As published on theguardian.com/world, Sunday 29 March, 2020.
All proposed foreign investments into Australia are to be checked, as the government seeks to protect distressed Australian assets from the economic fallout of the coronavirus crisis.
The government has not frozen foreign investment, but will subject all foreign investments to an approval review, regardless of the value or the nature of the investment. The Foreign Investment Review Board will extend its review timeframes from 30 days to six months, as it works through the government’s new measures.
The treasurer, Josh Frydenberg, said the government was not looking to stop international investment, but to monitor it. Urgent applications, designed to keep businesses open and jobs attached, would be given priority.
“This temporary change will be achieved by reducing to $0 the monetary screening thresholds for all foreign investments under the act,” Frydenberg said.
“By temporarily reducing the foreign investment threshold, the Australian government will ensure appropriate oversight over all proposed foreign investment during this time.”
Under the current systems, reviews kicked in at staggered thresholds, depending on the asset. For businesses classified as “non-sensitive”, where free trade agreements are in place, that is as high as $1.192bn, while it may be as low as $275m for investors from non-free trade agreement partners for industries deemed more sensitive, such as agriculture.

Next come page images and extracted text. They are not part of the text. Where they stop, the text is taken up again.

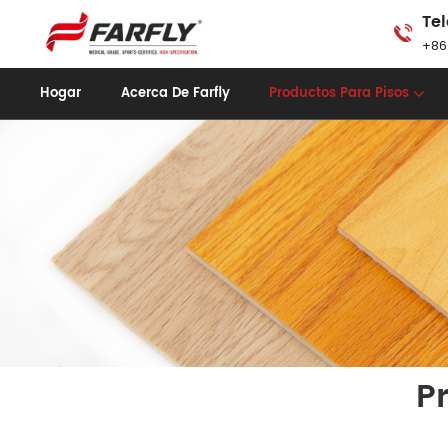
Tel
+86
Hogar
Acerca De Farfly
Productos Para Pisos
P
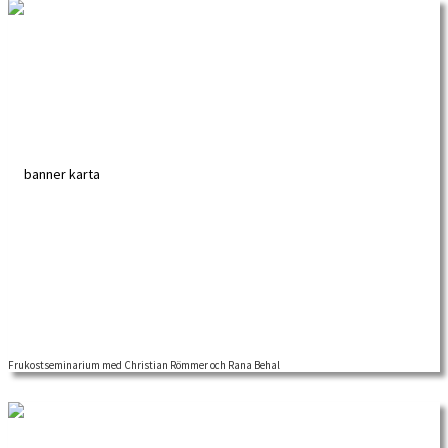
Frukostseminarium med Christian Römmer och Rana Behal
Välkommen till ett frukostseminarium på Stockholms universitet den 3
september. Seminariet är ett samarbete mellan […]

As much of the western world locks down economies as the implications of the coronavirus pandemic grip harder, China has made moves towards restarting its own economic activity, raising concerns distressed foreign assets could be bought without appropriate checks and balances.
Frydenberg said investment remained crucial to Australia’s economy, even as it entered a period of suspended animation, but stressed the need to ensure it remained in the national interest.
“Even in these uncertain times, Australia continues to welcome foreign investment, which remains vital to our long-term economic success and stability. The government recognises that foreign investment will play an important part in helping many businesses get to the other side, securing jobs and supporting economic recovery,” he said.
“However, these measures are necessary to safeguard the national interest as the coronavirus outbreak puts intense pressure on the Australian economy and businesses.”
Frydenberg said the new measures would remain in place for “the duration of the current crisis”.
The government has previously said that any new measure it puts in place is considered active for at least six months.